Note: I recently wrote an article about how to implement the Bubble Sort algorithm in Sass. If you haven’t read it, you should!

How to use

SassySort is now a Compass Extension, which means you can easily include it in any of your project.

  1. Run gem install SassySort in your terminal
  2. Add require 'SassySort' to your config.rb
  3. Add @import 'SassySort' to your stylesheet

If you simply want to add a file to your project, you can get the dist file from the repository, copy and paste its content to your project and voila.

Then you’ve access to a neat little API:

$list: oranges pears apples strawberries bananas;
$sort: sort($list);
// => apples bananas oranges pears strawberries

That’s pretty much the end of it.

Note: also, I’ve asked SassMeister to include it, so you might be able to use it directly into SassMeister in the not-so-far future.

Picking the algorithm

Looking back at my code, I think it’s pretty cool how I handled the whole thing.There are a couple of algorithms available but I wanted to keep the function name simple: sort() and not bubble-sort() or insertion-sort(). So you can pass the algorithm name as argument.

$sort: sort($list, $algorithm: 'bubble');

This will use the Bubble Sort implementation, because of the way the sort() function works:

@function sort($list, $order: $default-order, $algorithm: 'quick') {
  @return call('#{$algorithm}-sort', $list, $order);

As you can see, the sort() function does no more than defering the return to a sub-function named after the algorithm you ask for (e.g.%algorithm%-sort). The default algorithm is quick, as specified in the function signature but you can use bubble, insertion, shell, comb and selection as well. However quick is simply… quicker.

Dealing with weird characters

Depending on what you aim at doing with this sorting function, you might or might not encounter some issues if you are trying to sort words with unexpected characters.

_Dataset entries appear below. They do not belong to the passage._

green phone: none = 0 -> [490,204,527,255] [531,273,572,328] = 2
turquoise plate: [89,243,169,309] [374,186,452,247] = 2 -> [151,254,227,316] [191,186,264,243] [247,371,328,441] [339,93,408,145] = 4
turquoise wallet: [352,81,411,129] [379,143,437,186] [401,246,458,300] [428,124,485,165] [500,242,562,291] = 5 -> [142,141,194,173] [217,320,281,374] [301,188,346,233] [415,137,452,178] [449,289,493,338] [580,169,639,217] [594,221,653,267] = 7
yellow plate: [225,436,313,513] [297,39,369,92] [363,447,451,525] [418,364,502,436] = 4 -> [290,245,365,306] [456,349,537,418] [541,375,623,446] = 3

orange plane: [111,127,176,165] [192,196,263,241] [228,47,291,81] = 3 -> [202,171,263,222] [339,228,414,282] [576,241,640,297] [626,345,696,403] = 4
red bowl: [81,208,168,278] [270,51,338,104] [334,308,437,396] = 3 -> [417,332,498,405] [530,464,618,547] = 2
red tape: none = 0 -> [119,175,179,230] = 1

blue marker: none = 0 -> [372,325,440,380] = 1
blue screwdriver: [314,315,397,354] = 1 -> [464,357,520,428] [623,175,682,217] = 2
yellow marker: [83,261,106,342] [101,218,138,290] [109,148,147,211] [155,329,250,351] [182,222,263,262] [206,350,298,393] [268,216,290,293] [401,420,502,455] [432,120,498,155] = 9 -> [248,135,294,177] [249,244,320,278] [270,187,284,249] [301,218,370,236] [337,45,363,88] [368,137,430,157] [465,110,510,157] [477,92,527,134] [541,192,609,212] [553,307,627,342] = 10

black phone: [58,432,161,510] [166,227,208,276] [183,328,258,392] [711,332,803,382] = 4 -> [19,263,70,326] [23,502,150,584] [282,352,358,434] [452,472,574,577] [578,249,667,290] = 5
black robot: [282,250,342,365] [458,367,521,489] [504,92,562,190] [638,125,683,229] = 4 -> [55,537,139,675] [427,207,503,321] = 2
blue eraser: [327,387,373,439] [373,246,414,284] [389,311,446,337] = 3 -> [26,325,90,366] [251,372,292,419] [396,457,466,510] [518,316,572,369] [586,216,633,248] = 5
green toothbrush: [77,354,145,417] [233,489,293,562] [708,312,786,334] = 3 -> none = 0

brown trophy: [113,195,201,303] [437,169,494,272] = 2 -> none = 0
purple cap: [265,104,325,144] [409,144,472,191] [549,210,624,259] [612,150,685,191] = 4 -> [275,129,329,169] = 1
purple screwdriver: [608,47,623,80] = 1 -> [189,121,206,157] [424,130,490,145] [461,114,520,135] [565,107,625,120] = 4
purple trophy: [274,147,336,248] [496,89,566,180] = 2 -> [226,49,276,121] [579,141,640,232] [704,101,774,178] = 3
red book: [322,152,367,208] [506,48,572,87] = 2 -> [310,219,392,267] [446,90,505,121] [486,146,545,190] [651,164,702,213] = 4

This is because Sass doesn’t have access to some universal sorting order or something; I had to hard-code the order to follow somewhere.

And this somewhere is in the $default-order variable:

$default-order: '!' '#' '$' '%' '&' "'" '(' ')' '*' '+' ',' '-' '.' '/' '['
  '\\'']' '^' '_' '{' '|' '}' '~''0' '1' '2' '3' '4' '5' '6' '7' '8' '9' 'a' 'b'
  'c' 'd' 'e' 'f' 'g' 'h' 'i' 'j' 'k' 'l' 'm' 'n' 'o' 'p' 'q' 'r' 's' 't' 'u'
  'v' 'w' 'x' 'y' 'z' !default;

As you can see, it only deals with a restricted amount of characters. Mostly special characters, numbers and letters. You might notice there are no uppercase letters. I decided I wouldn’t deal with case when sorting. It simply added to much complexity to sorting functions.

Anyway, if you need to add extra characters, you can override this list or make your own variable and pass it to the sort function as the $order (2nd) argument.

$custom-order: ;
$sort: sort($list, $order: $custom-order);

Note that if an unrecognized character is found, it is skipped.

Final thoughts

That’s pretty much it folks. If you really want to dig in the code of the algorithms, be sure to have a look at the repository however it was mostly JavaScript to Sass code conversion, so there is no magic behind it.

If you feel like implementing other sorting algorithms, be sure to have a shot and open an issue / pull-request.